Under the CSRD, companies will have to comply with extensive ESG reporting requirements, according to ESRS. The first set of the ESRS applies to all companies regardless of business sector. Additional sets of standards are expected to be adopted during the summer of 2024 that will outline sector-specific reporting standards as well as particular standards for SMEs and third-country companies. 

This adopted ESRS consists of 12 separate standards, which can be divided into two categories:

(i) two cross-cutting standards that set forth the general requirements (ESRS 1) and general disclosures (ESRS 2); and

(ii) 10 topical Environmental, Social and Governance standards (ESRS E1-5, ESRS S1-4 and ESRS G1), which include specific reporting requirements supplementing the cross-cutting standards (i.e., standards related to climate change, pollution, water and marine resources, biodiversity and ecosystems, resource use and circular economy, workforce, workers in the value chain, affected communities, consumers and end-users, and business conduct).
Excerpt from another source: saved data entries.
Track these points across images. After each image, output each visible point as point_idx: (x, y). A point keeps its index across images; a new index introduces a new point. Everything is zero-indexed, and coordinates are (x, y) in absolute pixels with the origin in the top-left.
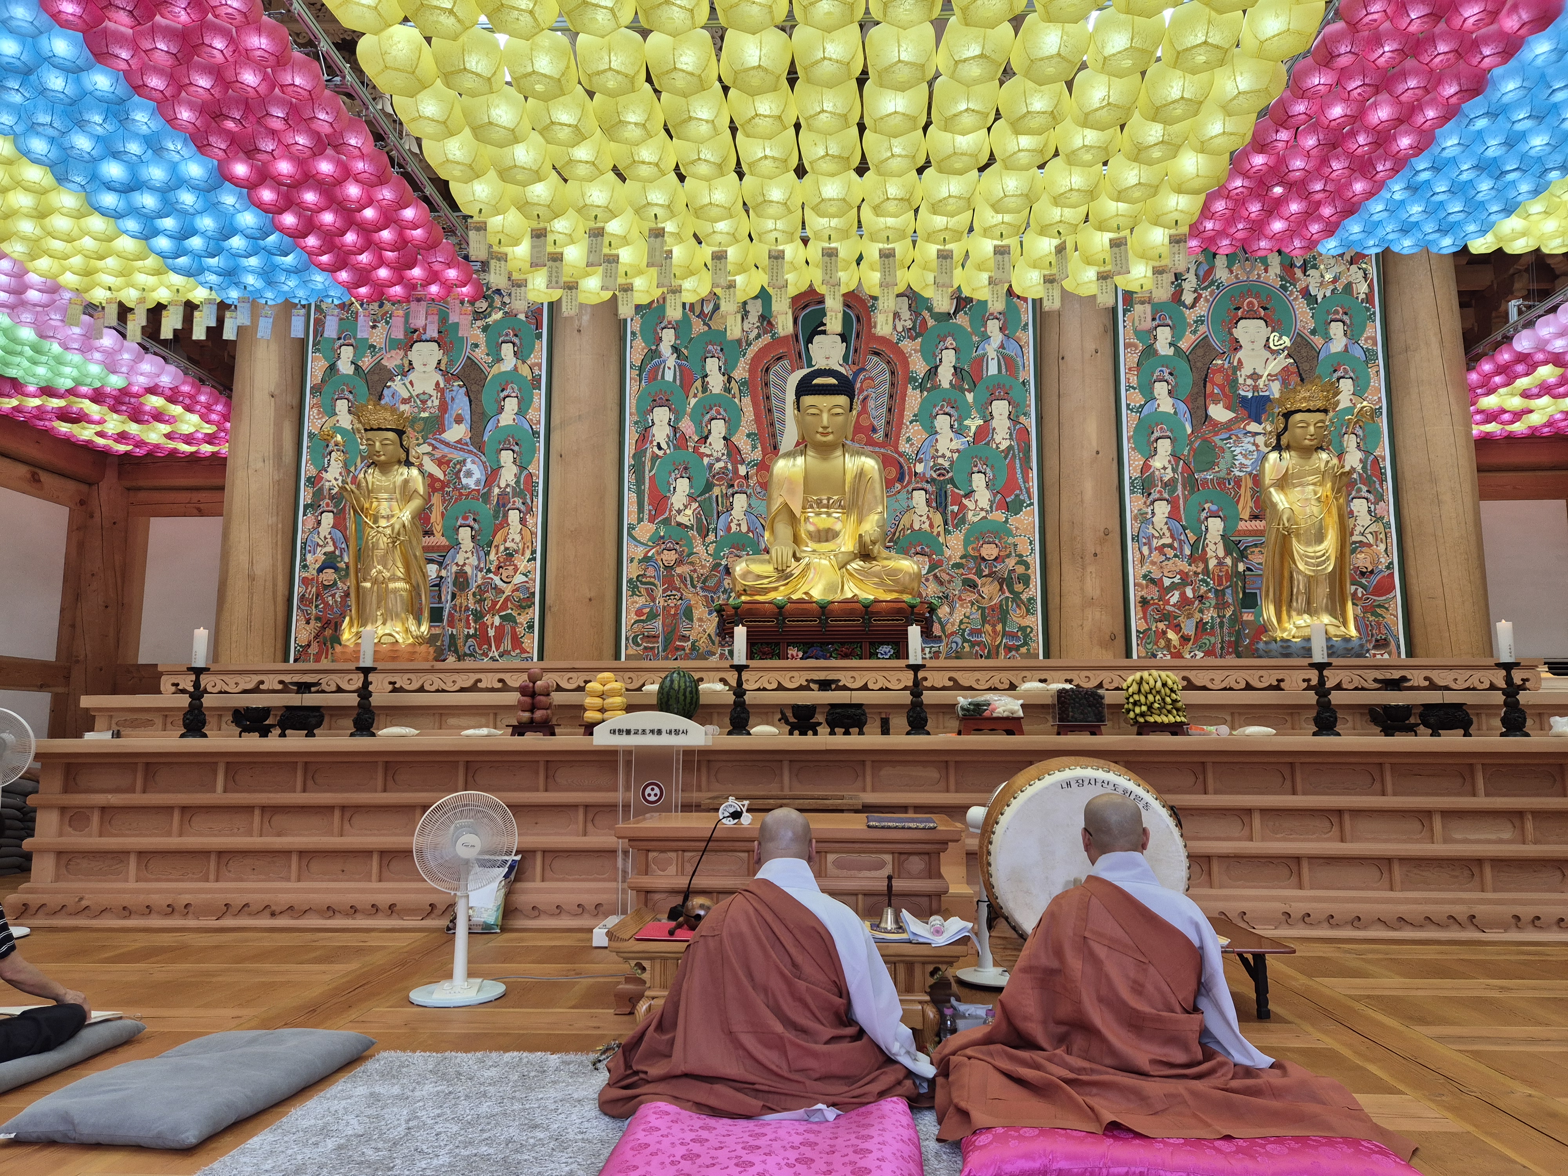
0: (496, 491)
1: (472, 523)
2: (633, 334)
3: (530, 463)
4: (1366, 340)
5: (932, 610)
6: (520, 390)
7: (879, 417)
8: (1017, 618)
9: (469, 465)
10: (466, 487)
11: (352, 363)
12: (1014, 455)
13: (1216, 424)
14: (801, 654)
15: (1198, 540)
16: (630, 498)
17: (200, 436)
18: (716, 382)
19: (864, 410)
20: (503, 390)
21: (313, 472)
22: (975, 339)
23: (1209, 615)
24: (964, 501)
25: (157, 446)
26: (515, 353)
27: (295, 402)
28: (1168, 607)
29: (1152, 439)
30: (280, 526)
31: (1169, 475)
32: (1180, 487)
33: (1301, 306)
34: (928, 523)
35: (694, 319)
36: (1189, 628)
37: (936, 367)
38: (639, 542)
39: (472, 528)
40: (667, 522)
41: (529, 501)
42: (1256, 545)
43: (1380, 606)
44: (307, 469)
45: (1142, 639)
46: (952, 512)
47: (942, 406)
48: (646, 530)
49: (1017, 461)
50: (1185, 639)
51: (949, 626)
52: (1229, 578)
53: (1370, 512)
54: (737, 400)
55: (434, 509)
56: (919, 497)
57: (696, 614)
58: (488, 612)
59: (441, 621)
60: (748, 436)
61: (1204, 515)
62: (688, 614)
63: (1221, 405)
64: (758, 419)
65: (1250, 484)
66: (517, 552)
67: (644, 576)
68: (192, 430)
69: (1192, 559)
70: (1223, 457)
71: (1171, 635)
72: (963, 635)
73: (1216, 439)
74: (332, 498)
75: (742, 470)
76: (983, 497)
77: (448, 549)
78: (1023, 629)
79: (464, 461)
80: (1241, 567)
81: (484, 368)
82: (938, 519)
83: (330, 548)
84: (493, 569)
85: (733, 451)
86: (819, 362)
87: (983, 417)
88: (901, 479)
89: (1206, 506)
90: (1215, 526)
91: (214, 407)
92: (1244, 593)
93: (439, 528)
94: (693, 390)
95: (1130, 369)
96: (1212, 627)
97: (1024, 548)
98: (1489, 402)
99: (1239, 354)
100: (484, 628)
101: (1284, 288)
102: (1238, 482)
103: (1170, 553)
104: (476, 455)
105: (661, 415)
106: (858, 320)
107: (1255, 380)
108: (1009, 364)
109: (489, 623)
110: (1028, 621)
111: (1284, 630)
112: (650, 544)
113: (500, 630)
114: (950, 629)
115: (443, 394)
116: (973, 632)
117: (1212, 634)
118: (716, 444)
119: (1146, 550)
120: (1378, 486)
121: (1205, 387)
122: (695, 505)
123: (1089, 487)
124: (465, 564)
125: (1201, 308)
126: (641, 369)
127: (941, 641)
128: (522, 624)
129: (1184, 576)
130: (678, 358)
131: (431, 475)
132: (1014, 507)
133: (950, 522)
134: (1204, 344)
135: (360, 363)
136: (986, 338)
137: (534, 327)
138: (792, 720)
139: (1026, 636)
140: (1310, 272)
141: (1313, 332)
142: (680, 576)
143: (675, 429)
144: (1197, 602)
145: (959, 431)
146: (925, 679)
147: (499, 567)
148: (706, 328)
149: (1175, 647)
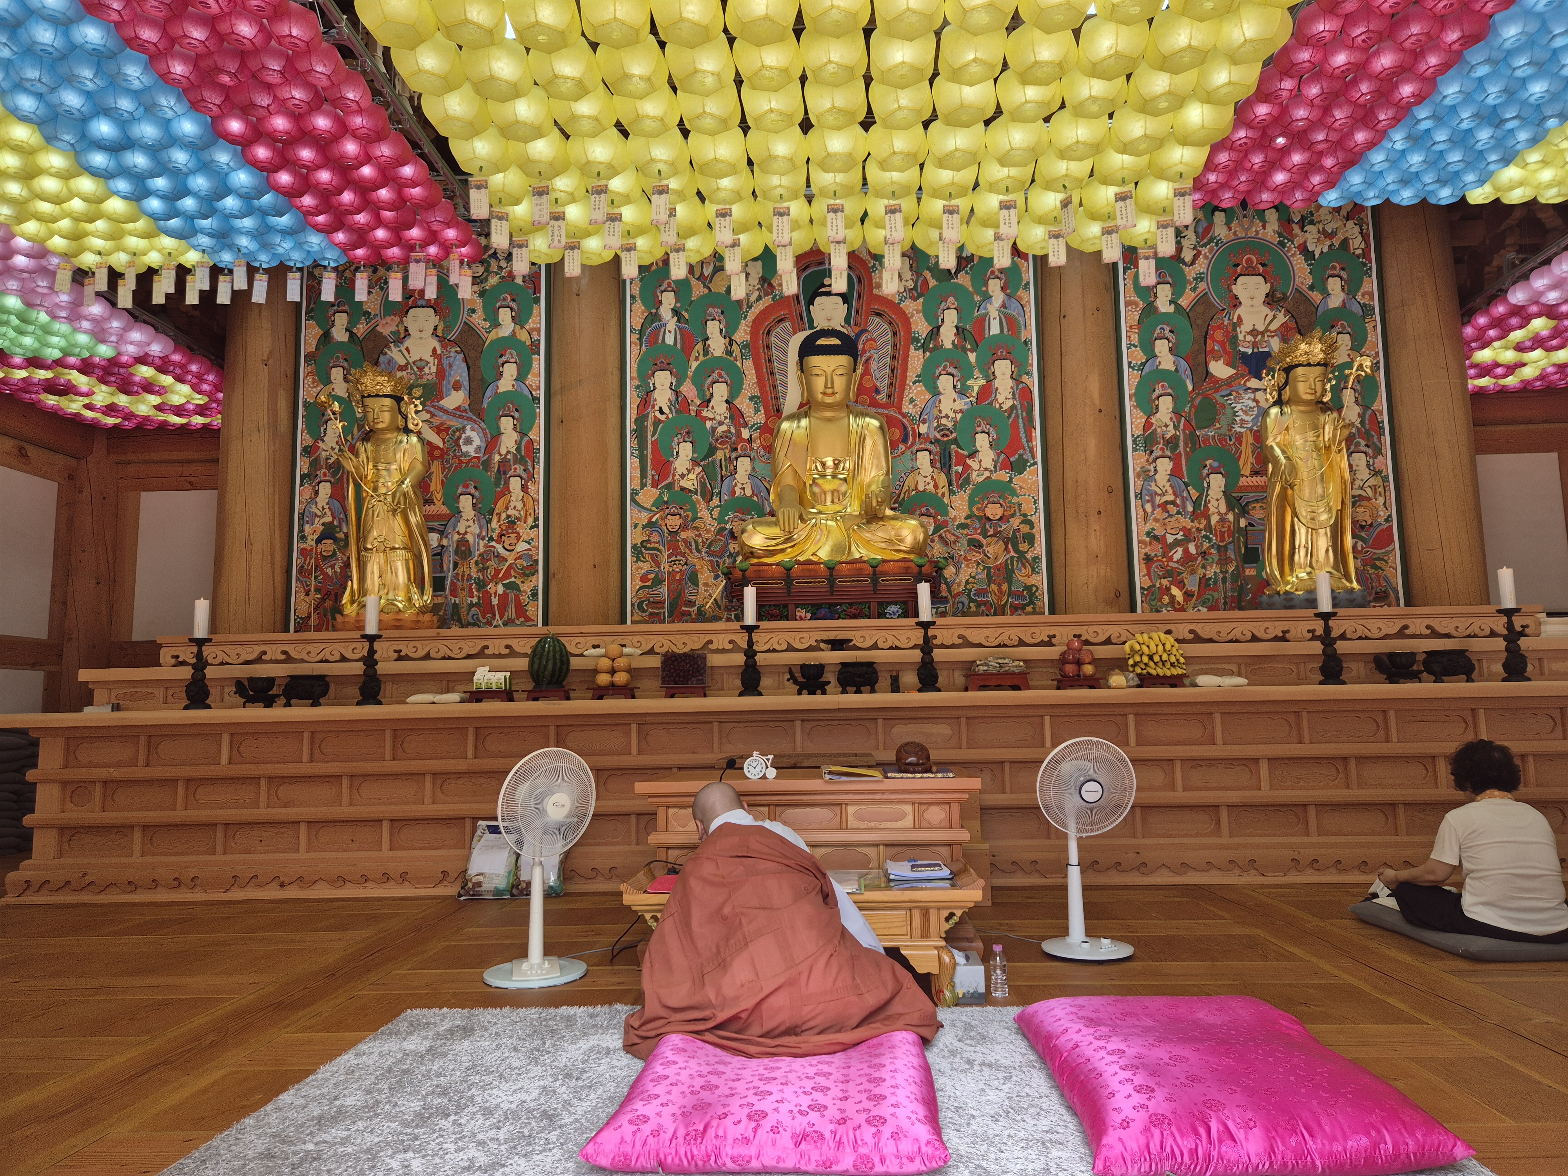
0: (497, 458)
1: (473, 491)
2: (633, 297)
3: (530, 429)
4: (1363, 295)
5: (939, 570)
6: (518, 355)
7: (882, 379)
8: (1022, 576)
9: (469, 432)
10: (466, 454)
11: (347, 330)
12: (1017, 416)
13: (1216, 380)
14: (809, 615)
15: (1200, 497)
16: (632, 464)
17: (191, 407)
18: (717, 345)
19: (866, 372)
20: (501, 356)
21: (309, 441)
22: (977, 298)
23: (1212, 571)
24: (969, 462)
25: (146, 418)
26: (513, 318)
27: (290, 371)
28: (1171, 564)
29: (1154, 397)
30: (277, 497)
31: (1170, 432)
32: (1181, 444)
33: (1299, 263)
34: (932, 484)
35: (694, 282)
36: (1192, 584)
37: (939, 328)
38: (643, 507)
39: (473, 496)
40: (670, 487)
41: (530, 468)
42: (1257, 501)
43: (1379, 559)
44: (303, 438)
45: (1146, 596)
46: (957, 472)
47: (945, 367)
48: (649, 496)
49: (1020, 421)
50: (1188, 595)
51: (955, 586)
52: (1231, 534)
53: (1368, 466)
54: (739, 363)
55: (433, 477)
56: (924, 459)
57: (702, 579)
58: (491, 581)
59: (443, 590)
60: (751, 399)
61: (1205, 471)
62: (694, 579)
63: (1221, 362)
64: (760, 382)
65: (1251, 440)
66: (519, 519)
67: (648, 541)
68: (183, 401)
69: (1194, 516)
70: (1224, 414)
71: (1175, 591)
72: (969, 595)
73: (1217, 396)
74: (329, 467)
75: (745, 433)
76: (986, 456)
77: (449, 518)
78: (1028, 588)
79: (464, 428)
80: (1243, 523)
81: (483, 333)
82: (942, 479)
83: (328, 519)
84: (495, 537)
85: (736, 415)
86: (821, 323)
87: (986, 377)
88: (905, 440)
89: (1208, 463)
90: (1217, 483)
91: (205, 377)
92: (1246, 548)
93: (439, 496)
94: (694, 354)
95: (1131, 327)
96: (1215, 583)
97: (1027, 507)
98: (1484, 356)
99: (1239, 311)
100: (487, 596)
101: (1282, 244)
102: (1239, 437)
103: (1173, 509)
104: (475, 422)
105: (663, 380)
106: (860, 281)
107: (1255, 337)
108: (1011, 324)
109: (492, 591)
110: (1034, 580)
111: (1288, 583)
112: (654, 509)
113: (503, 598)
114: (956, 589)
115: (440, 361)
116: (979, 592)
117: (1215, 589)
118: (718, 407)
119: (1148, 508)
120: (1376, 440)
121: (1205, 344)
122: (698, 470)
123: (1092, 444)
124: (466, 533)
125: (1200, 265)
126: (641, 333)
127: (947, 602)
128: (525, 592)
129: (1187, 532)
130: (679, 321)
131: (429, 443)
132: (1018, 467)
133: (954, 482)
134: (1203, 300)
135: (355, 330)
136: (987, 297)
137: (531, 291)
138: (801, 679)
139: (1032, 595)
140: (1308, 228)
141: (1312, 288)
142: (685, 541)
143: (677, 393)
144: (1200, 558)
145: (962, 392)
146: (935, 637)
147: (501, 535)
148: (706, 291)
149: (1179, 603)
To comply with the reporting obligations under the ESRS, companies must first assess their operation to identify all material impacts, risks and opportunities affecting the company from a sustainability perspective. Reporting will be based on the “double materiality” principle, meaning that the company must not only consider the actual and potential impact of the company on people and the environment (including upstream and downstream value chains) but also all sustainability matters that could be considered material if they have, or could reasonably have, a material financial impact on the company itself. The company’s materiality assessment should identify all such material impacts, risks and opportunities.
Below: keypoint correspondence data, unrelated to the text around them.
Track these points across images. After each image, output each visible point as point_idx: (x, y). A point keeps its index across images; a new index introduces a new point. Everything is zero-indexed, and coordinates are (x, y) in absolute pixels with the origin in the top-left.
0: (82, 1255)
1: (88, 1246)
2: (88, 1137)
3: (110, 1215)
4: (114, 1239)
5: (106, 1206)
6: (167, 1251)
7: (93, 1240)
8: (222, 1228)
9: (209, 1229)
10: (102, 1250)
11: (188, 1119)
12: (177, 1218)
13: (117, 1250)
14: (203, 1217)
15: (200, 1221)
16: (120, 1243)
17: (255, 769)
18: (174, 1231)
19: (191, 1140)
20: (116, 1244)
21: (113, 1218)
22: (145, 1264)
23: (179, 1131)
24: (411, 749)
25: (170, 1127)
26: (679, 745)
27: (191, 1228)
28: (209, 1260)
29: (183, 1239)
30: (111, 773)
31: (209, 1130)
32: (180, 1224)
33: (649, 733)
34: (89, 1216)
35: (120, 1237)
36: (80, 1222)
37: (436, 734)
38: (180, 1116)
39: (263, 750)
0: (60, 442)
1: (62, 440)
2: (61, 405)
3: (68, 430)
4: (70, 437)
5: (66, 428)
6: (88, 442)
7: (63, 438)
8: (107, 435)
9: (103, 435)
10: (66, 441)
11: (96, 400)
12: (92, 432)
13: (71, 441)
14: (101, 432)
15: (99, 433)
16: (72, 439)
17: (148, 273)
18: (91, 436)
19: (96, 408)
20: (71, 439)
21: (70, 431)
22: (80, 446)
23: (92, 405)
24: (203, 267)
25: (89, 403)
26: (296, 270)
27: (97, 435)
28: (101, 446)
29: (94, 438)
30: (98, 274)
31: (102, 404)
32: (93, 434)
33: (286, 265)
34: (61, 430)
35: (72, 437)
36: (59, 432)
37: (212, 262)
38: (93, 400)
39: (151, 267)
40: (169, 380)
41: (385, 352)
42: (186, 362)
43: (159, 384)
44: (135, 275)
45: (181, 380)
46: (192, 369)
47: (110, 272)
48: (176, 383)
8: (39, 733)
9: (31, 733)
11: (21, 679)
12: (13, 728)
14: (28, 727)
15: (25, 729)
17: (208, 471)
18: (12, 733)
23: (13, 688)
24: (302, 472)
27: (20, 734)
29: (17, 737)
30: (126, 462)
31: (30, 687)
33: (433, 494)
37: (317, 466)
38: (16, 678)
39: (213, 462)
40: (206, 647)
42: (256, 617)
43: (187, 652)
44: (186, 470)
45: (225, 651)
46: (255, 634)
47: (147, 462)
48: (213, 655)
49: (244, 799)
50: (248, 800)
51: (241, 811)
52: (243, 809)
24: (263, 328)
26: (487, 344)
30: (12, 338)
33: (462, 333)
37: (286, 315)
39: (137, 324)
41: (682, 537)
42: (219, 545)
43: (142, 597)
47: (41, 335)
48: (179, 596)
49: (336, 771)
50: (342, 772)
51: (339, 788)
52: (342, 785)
Although the materiality assessment is necessary to comply with the reporting obligations, companies applying the ESRS will also have to disclose the information required by the cross-cutting standards, irrespective of its materiality. However, regarding the second category of measures (dealing with ESG), companies will only have to disclose information under the given ESG standards if such sustainability matter is material based on the materiality assessment to the company. If the company concludes that any sustainability matter or topic under the ESRS (for example, water and marine resources) is not material to it, then it must disclose a detailed explanation of the result of the materiality assessment regarding that issue.

To summarize, compliance with the sustainability reporting requirements is a time-consuming exercise, and companies should as initial steps: (i) determine when the reporting obligations under CSRD will apply to them; (ii) perform a double materiality assessment to identify relevant impacts, risks and opportunities from an ESRS perspective; and (iii) perform a gap assessment regarding the ESRS requirements and the information available to the company and its existing reporting procedures. Companies subject to reporting under the CSRD need to commence preparation of the above to ensure compliance in due time.